ÁFRICA/SOMÁLIA - “O seqüestro dos operadores humanitários é conseqüência do caos generalizado: desapareceram até os mecanismos de controle dos clãs somalis”: parecer de um especialista desta região da África.

Terça, 22 Julho 2008

Roma (Agência Fides) - “O seqüestro dos operadores humanitários é conseqüência da extrema fragmentação da sociedade somali”, diz à Agência Fides o professor de ciências políticas da Universidade de Trieste e especialista desta região da África, Federico Battera. “Atualmente desapareceram até os mecanismos de controle interno dos próprios clãs e sub-clãs somalis”, explica Battera. “Paradoxalmente, quando existiam os ‘senhores da guerra’, que disputavam o controle do território e o acesso aos recursos econômicos, como os portos, provocando centenas de mortos, havia algumas formas de controle. A população sofria com seus assaltos, mas pelo menos tinha pontos de referência nos chefes das facções, no líder do clã, que bem ou mal conseguia impor um mínimo de ordem, mesmo se de estilo ‘mafioso’. Agora, tudo isso desapareceu. É uma guerra de todos contra todos. Há um governo extremamente frágil, apoiado pelas tropas etíopes, que é incapaz de garantir a ordem na capital, Mogadíscio, o que se dirá no resto país, que foi completamente abandonado a si mesmo”.

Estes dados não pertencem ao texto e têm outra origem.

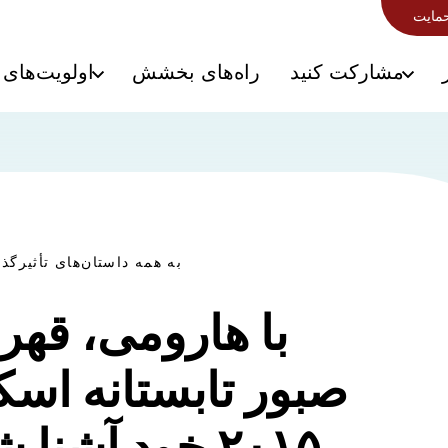
حمایت
مشارکت کنید
راه‌های بخشش
اولویت‌های 
به همه داستان‌های تأثیرگذا
با هارومی، قهر
صبور تابستانه اسک
۲۰۱۵ خود آشنا شوید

Battera descreve um quadro preocupante da situação do país. “Há uma guerrilha contra as tropas etíopes, que mistura reivindicações nacionalistas com as de interesse dos clãs, que têm a ideologia do Islam radical. Os fenômenos de pirataria e de banditismo se inserem em um quadro de ausência completa de um Estado central e com uma forte tendência à fragmentação da sociedade. Os líderes dos clãs não conseguem impor-se diante dos bandos formados por jovens de seus próprios clãs. Se um destes líderes se empenha em fazer uma trégua com o governo, não significa que terá êxito em fazê-la respeitar por todos os seus homens. Quem é excluído do poder, seja ele de um governo frágil ou de um tradicional, procura se afirmar recorrendo ao banditismo e à pirataria”.
As perspectivas não são encorajadoras. “A situação somali lembra aquela do Iraque de há três ou quatro anos, quando à guerrilha contra os americanos se somavam os conflitos entre os próprios iraquianos de diversas confissões e formas extremas de banditismo, inclusive com o seqüestro de ocidentais, mas também de cidadãos comuns. No caso somali, não parece que até o momento existam forças da região capacitadas a exercerem um papel de estabilização. Ao contrário, em terra somali parece-me que esteja em curso uma guerra por procuração, existente entre a Etiópia e a Eritréia e outros países, que consideram mais interessante que Addis Abeba continue atolada no caos somali. O governo etíope está procurando uma solução para poder tirar suas tropas da Somália, mas nesta fase atual me parece difícil que consiga fazê-lo em breve tempo”.
Os ataques contínuos contra as organizações humanitárias arriscam criar um desastre semelhante àquele de 1992-1993, que provocou a intervenção das Nações Unidas. A afirmação é do Programa alimentar mundial, órgão da ONU, que recorda que 90% da sua ajuda alimentar destinada a mais de 2 milhões de somalis, chega ao país através do mar. Mas os assaltos dos piratas e as violências contra os operadores humanitários comprometem seriamente as operações do PAM e de outras organizações não governamentais que operam na Somália. O PAM calcula que, se a situação não melhorar, em dezembro serão 3 milhões e meio de pessoas que necessitarão de assistência alimentar.